Other than that mid-section, Power Plant sticks to its guns fairly closely, although it's possible to recognize that 'Send Me a Sign' was written to be more accessible, ending up as the single, and 'Armageddon' went rather more explorative, clocking in at nearly nine minutes and tying with 'Dreamland in Rebellion' for the title of Gamma Ray's longest song. Thus, the album does have the material to be interesting throughout much of its 63 minutes, though the running order is unhelpful. On the other hand, there is a small bone to pick with the performances, which are all of a high standard yet appear to be less passionate than one would expect from this line-up. Listening to Hansen's searing vocals on No World Order! can literally bring tears to the eyes, but nothing here has the same kind of power, nor do the musicians' personalities shine as they did on the cheekily complex Majestic, despite some top-notch skills exhibited in the guitar and drumming departments. The production is slightly deader than one would like, emphasizing less of the heaviness than the melody and not especially helping Dirk Schl├Ąchter's bass, though it's the combination of sound quality and performance quality that lessens the effect of the songs.

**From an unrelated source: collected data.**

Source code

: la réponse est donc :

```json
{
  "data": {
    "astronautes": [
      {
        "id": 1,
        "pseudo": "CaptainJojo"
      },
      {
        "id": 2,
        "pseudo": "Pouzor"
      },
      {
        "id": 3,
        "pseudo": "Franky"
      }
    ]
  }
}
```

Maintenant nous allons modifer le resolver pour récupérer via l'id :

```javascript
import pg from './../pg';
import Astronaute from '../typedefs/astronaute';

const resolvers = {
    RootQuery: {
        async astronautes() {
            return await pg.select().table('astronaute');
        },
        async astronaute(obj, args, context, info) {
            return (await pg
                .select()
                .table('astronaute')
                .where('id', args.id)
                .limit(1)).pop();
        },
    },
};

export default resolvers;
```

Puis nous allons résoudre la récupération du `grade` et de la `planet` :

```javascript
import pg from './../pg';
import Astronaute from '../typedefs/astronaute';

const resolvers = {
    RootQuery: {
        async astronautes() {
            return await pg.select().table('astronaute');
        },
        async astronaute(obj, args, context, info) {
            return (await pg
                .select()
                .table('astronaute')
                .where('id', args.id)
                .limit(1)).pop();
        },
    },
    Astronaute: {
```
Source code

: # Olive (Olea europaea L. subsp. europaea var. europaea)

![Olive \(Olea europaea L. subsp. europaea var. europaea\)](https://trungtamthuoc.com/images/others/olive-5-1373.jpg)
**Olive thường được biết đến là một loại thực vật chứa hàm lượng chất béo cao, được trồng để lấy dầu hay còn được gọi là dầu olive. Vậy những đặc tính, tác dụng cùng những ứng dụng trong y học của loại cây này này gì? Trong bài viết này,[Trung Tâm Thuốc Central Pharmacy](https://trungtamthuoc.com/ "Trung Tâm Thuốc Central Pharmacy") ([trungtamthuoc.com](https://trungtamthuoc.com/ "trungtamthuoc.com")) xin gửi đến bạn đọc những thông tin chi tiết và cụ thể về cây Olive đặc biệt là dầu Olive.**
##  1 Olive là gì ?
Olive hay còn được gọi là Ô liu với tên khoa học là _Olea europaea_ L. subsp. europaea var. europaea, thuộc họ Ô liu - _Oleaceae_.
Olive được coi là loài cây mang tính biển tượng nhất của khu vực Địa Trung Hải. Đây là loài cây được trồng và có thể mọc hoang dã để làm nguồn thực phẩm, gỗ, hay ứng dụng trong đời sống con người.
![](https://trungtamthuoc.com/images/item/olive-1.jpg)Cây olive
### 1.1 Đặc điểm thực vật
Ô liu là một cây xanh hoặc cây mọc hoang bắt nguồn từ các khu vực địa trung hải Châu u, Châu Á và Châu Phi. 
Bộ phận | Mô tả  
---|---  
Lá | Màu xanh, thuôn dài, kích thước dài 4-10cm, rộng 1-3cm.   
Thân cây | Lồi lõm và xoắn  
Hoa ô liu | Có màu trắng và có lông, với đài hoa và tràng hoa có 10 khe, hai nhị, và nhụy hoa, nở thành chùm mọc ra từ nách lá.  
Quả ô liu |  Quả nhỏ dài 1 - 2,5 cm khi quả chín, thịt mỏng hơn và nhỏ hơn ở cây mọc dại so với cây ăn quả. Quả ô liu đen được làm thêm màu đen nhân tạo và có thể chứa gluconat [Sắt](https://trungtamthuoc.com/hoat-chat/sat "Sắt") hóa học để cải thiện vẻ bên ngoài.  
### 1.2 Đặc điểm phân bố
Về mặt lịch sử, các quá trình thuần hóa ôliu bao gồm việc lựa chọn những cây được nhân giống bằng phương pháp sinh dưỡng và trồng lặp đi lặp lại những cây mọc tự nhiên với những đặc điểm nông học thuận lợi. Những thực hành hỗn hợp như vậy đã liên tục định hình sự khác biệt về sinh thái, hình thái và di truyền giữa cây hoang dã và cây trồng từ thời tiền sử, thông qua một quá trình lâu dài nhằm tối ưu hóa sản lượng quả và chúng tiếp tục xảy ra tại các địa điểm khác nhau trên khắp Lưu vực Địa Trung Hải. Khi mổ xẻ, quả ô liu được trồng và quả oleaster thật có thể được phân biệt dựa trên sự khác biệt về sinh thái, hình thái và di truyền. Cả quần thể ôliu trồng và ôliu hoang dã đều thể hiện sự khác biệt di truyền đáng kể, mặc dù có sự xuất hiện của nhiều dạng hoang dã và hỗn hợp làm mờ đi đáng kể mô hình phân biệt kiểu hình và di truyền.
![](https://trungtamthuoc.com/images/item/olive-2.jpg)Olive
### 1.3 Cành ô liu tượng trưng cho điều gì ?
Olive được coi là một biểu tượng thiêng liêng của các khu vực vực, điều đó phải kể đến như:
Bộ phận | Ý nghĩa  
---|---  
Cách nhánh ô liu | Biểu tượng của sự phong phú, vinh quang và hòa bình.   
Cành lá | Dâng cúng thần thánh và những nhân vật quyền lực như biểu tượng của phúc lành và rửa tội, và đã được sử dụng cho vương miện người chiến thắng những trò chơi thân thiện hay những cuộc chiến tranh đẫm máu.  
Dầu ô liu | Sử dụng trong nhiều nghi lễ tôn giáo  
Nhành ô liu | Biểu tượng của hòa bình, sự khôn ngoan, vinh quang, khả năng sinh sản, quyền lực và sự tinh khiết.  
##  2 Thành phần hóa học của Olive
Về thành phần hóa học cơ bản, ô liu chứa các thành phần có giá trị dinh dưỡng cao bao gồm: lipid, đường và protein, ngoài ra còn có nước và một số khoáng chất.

Therefore, I would recommend you to invest in Somewhere Out in Space and certainly No World Order! as fast as possible and, if you like both of them, to buy this and listen to it a bit at a time. A few songs are truly excellent, such as 'Anywhere in the Galaxy', 'It's a Sin', and 'Wings of Destiny', while a few are not up to much, but nothing is actually bad, just awkwardly organized and lacking a finishing touch. In the light of this album, perhaps I can rename the "unbeaten run" as a "winning streak with a draw in the middle".